A few days ago I downloaded all of the photos from my last trip to Virginia. On the flash card I found pictures I had taken the day we buried my mother's ashes. I was torn whether or not to write about it, thinking people don't really want or need to read about the sad events in my life.
It was sunny, extremely humid and hovering around 100 degrees on the Friday morning we buried my mother's ashes. We had a small family service at Fairfax Methodist Church and then drove a short distance to the cemetery for a few words at her grave site. Afterwards I felt the need to stay after everyone had gone and waited while the cemetery worker placed the urn in the ground and replaced the dirt and sod. I found a sense of comfort sitting there alone arranging the flowers on her grave. I couldn't help but think that it seemed like a modest end to everything that had transpired since her illness was diagnosed in early May. All of us hyper-focusing on her illness, keeping her comfortable, getting medications and supplies, hospice and caregivers. All ending suddenly by placing a small wooden box in a shallow hole in the ground and a few short words.

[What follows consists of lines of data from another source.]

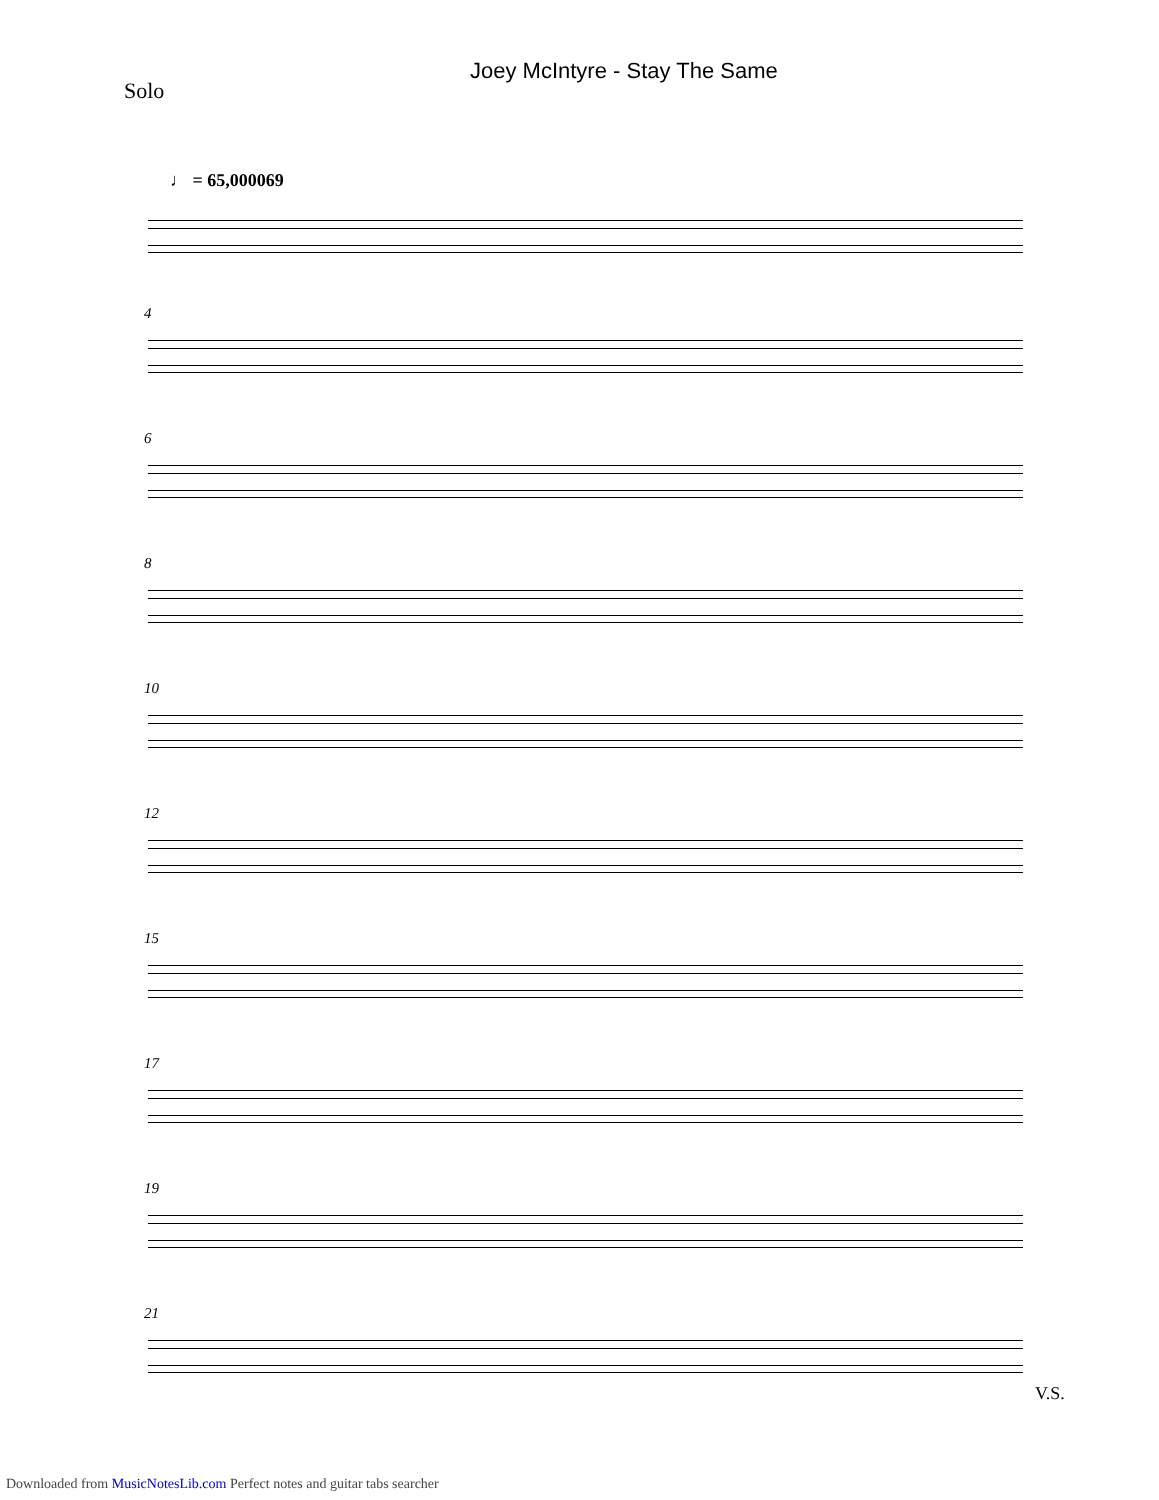Joey McIntyre - Stay The Same
Solo
♩ = 65,000069
4
6
8
10
12
15
17
19
21
V.S.
Downloaded from MusicNotesLib.com Perfect notes and guitar tabs searcher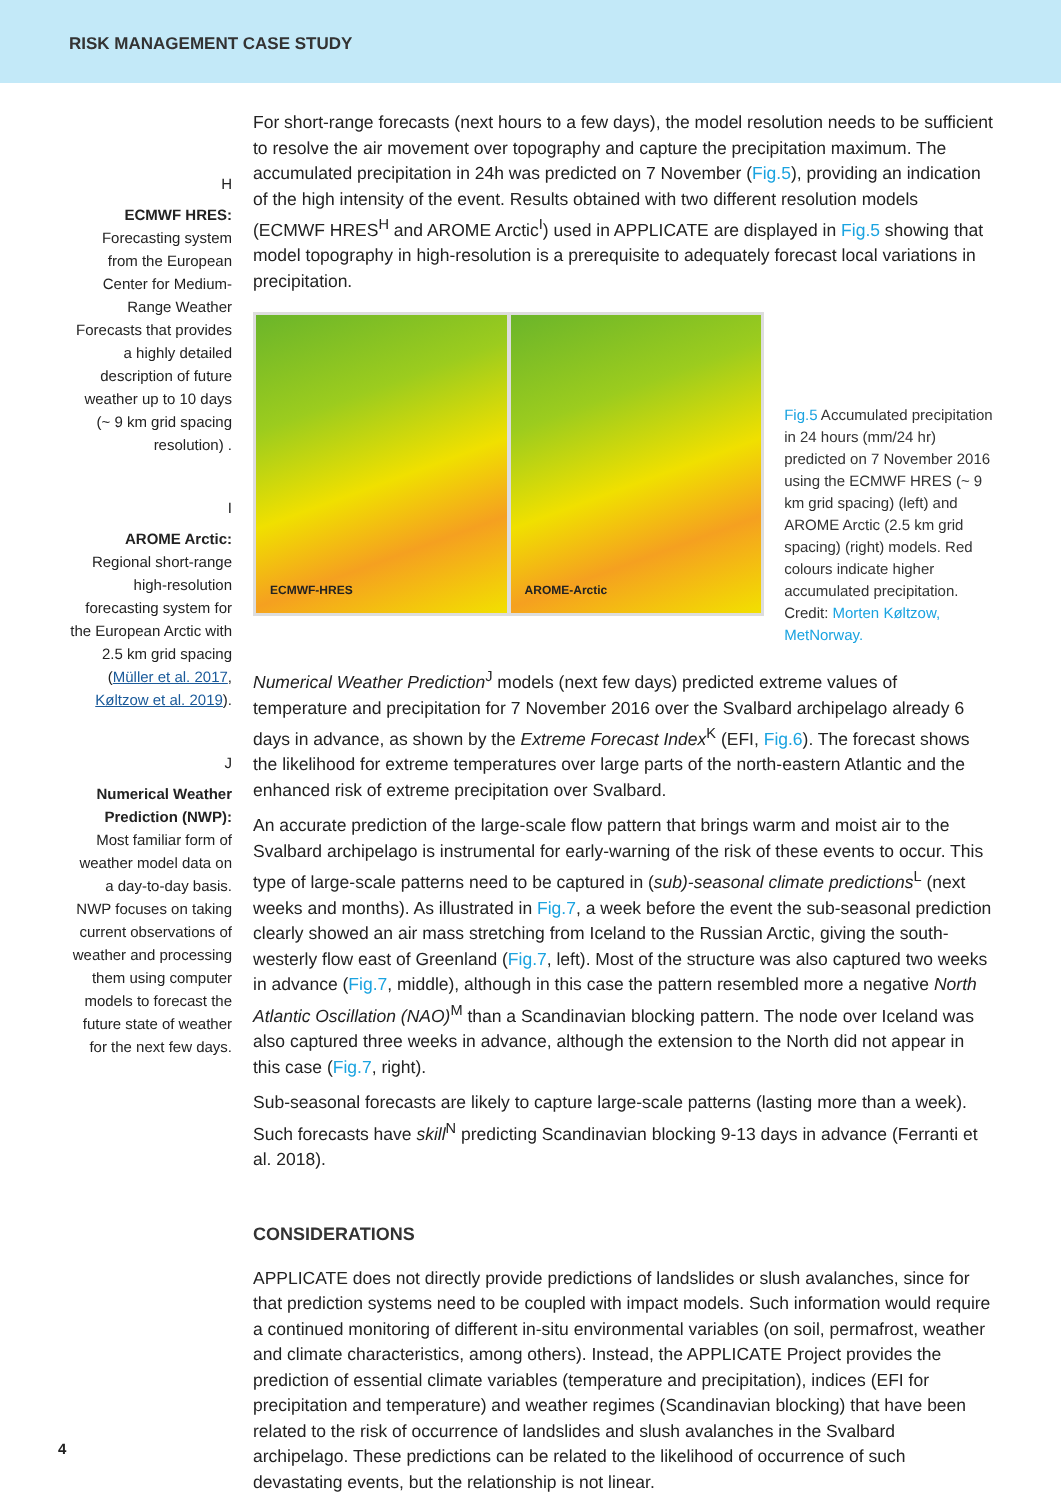RISK MANAGEMENT CASE STUDY
H
ECMWF HRES: Forecasting system from the European Center for Medium-Range Weather Forecasts that provides a highly detailed description of future weather up to 10 days (~ 9 km grid spacing resolution) .
I
AROME Arctic: Regional short-range high-resolution forecasting system for the European Arctic with 2.5 km grid spacing (Müller et al. 2017, Køltzow et al. 2019).
J
Numerical Weather Prediction (NWP): Most familiar form of weather model data on a day-to-day basis. NWP focuses on taking current observations of weather and processing them using computer models to forecast the future state of weather for the next few days.
For short-range forecasts (next hours to a few days), the model resolution needs to be sufficient to resolve the air movement over topography and capture the precipitation maximum. The accumulated precipitation in 24h was predicted on 7 November (Fig.5), providing an indication of the high intensity of the event. Results obtained with two different resolution models (ECMWF HRES<sup>H</sup> and AROME Arctic<sup>I</sup>) used in APPLICATE are displayed in Fig.5 showing that model topography in high-resolution is a prerequisite to adequately forecast local variations in precipitation.
ECMWF-HRES AROME-Arctic
Fig.5 Accumulated precipitation in 24 hours (mm/24 hr) predicted on 7 November 2016 using the ECMWF HRES (~ 9 km grid spacing) (left) and AROME Arctic (2.5 km grid spacing) (right) models. Red colours indicate higher accumulated precipitation. Credit: Morten Køltzow, MetNorway.
Numerical Weather Prediction<sup>J</sup> models (next few days) predicted extreme values of temperature and precipitation for 7 November 2016 over the Svalbard archipelago already 6 days in advance, as shown by the Extreme Forecast Index<sup>K</sup> (EFI, Fig.6). The forecast shows the likelihood for extreme temperatures over large parts of the north-eastern Atlantic and the enhanced risk of extreme precipitation over Svalbard.
An accurate prediction of the large-scale flow pattern that brings warm and moist air to the Svalbard archipelago is instrumental for early-warning of the risk of these events to occur. This type of large-scale patterns need to be captured in (sub)-seasonal climate predictions<sup>L</sup> (next weeks and months). As illustrated in Fig.7, a week before the event the sub-seasonal prediction clearly showed an air mass stretching from Iceland to the Russian Arctic, giving the south-westerly flow east of Greenland (Fig.7, left). Most of the structure was also captured two weeks in advance (Fig.7, middle), although in this case the pattern resembled more a negative North Atlantic Oscillation (NAO)<sup>M</sup> than a Scandinavian blocking pattern. The node over Iceland was also captured three weeks in advance, although the extension to the North did not appear in this case (Fig.7, right).
Sub-seasonal forecasts are likely to capture large-scale patterns (lasting more than a week). Such forecasts have skill<sup>N</sup> predicting Scandinavian blocking 9-13 days in advance (Ferranti et al. 2018).
CONSIDERATIONS
APPLICATE does not directly provide predictions of landslides or slush avalanches, since for that prediction systems need to be coupled with impact models. Such information would require a continued monitoring of different in-situ environmental variables (on soil, permafrost, weather and climate characteristics, among others). Instead, the APPLICATE Project provides the prediction of essential climate variables (temperature and precipitation), indices (EFI for precipitation and temperature) and weather regimes (Scandinavian blocking) that have been related to the risk of occurrence of landslides and slush avalanches in the Svalbard archipelago. These predictions can be related to the likelihood of occurrence of such devastating events, but the relationship is not linear.
4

Cremation definitely takes most of the grandeur from the funeral tradition. No big shiny casket, no hearse, no vault, no railings around the coffin, no pallbearers. Definitely a simpler, less traumatic, more efficient way to pass on to whatever the universe has in store for us (in my opinion).
The next day I passed the cemetery while running errands and strained to see the flowers from the road. Late the following afternoon I pulled into the cemetery and walked over to her grave. After just two days of temperatures over 100 degrees the flowers were completely dried out and brittle. I felt I should buy some new ones but never did, knowing that in two more days the outcome would be the same. And plastic? No.